View Here: RSE Secondary Schools guide for parents
Students study biology, chemistry, physics, topic and practical skills. This is to develop confidence in “How Science Works” in preparation for the 9-1 GCSE science curriculum. The schemes of work are designed to encourage students to be enthusiastic about science and to develop higher-level thinking skills. The Centre offers two Science lessons each week.
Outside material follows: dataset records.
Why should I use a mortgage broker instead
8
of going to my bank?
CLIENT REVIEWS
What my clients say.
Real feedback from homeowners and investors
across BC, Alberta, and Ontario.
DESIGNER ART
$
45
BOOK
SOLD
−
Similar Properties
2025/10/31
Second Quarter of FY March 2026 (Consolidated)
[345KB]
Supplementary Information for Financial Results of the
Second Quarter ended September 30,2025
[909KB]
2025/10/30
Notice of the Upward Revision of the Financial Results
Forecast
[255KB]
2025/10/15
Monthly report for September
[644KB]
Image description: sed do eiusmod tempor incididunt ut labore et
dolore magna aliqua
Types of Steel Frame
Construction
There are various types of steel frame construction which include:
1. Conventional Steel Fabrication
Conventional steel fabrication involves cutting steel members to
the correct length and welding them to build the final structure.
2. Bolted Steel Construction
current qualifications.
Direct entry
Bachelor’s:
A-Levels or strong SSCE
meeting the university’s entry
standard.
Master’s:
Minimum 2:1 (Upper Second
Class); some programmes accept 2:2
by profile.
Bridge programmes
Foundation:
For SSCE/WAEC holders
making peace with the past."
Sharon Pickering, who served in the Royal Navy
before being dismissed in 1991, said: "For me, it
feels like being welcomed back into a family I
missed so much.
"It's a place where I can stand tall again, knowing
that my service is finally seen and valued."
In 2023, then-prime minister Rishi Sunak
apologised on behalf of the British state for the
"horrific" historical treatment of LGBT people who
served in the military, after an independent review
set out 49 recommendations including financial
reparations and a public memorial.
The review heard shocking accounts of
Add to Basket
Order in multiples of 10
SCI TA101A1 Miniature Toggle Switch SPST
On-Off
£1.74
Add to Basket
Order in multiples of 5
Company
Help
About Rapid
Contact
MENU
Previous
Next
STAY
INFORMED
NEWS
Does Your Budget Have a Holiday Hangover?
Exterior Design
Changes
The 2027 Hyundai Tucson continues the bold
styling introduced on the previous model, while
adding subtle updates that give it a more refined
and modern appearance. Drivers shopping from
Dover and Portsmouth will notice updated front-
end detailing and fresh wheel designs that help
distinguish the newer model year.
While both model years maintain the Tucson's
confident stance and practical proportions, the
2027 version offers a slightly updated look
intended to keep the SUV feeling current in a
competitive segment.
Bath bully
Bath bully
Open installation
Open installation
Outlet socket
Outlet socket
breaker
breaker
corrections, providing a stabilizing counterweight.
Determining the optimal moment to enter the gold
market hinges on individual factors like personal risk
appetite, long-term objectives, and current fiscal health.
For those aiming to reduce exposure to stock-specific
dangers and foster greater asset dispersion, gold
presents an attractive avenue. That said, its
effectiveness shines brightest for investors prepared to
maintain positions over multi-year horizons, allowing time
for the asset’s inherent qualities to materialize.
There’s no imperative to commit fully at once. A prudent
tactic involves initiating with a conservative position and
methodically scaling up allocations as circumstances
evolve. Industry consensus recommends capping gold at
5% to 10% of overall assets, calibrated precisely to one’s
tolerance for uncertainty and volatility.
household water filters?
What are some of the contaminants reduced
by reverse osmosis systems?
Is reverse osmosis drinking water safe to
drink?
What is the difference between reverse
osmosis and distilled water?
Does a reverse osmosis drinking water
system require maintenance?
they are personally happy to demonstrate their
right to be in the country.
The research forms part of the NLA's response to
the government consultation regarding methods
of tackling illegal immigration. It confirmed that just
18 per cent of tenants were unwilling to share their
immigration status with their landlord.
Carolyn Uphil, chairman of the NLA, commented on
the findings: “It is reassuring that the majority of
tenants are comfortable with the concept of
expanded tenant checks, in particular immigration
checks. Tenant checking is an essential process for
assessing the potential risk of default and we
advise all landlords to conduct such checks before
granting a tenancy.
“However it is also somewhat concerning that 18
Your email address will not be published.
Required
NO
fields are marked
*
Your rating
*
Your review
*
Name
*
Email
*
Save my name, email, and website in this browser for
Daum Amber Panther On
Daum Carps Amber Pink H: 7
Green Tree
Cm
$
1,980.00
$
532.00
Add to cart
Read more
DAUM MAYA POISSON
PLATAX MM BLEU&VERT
On a Wednesday, students participate in sessions that aim to boost self-esteem and promote their overall wellbeing. The sessions involve activities to develop self-awareness and recognition of one’s own feelings and knowing how to manage them. These sessions also include being able to recognise and adapt to the feelings of other people, whilst at the same time, learning how to manage and express one’s own emotions effectively. This is helpful to developing good communication skills and the enhancement of our relationships with other people. Upon arrival, students have the opportunity to select which offer would suit their needs best. These sessions are run by members of staff as well as outside agencies Secondary Jigsaw, Mosaic and Stockport Homes.
Some examples of these sessions include: mental toughness, living life to the full, therapeutic gardening, dramatherapy, fitness activities, artistic opportunities and LGBTQIA+ support.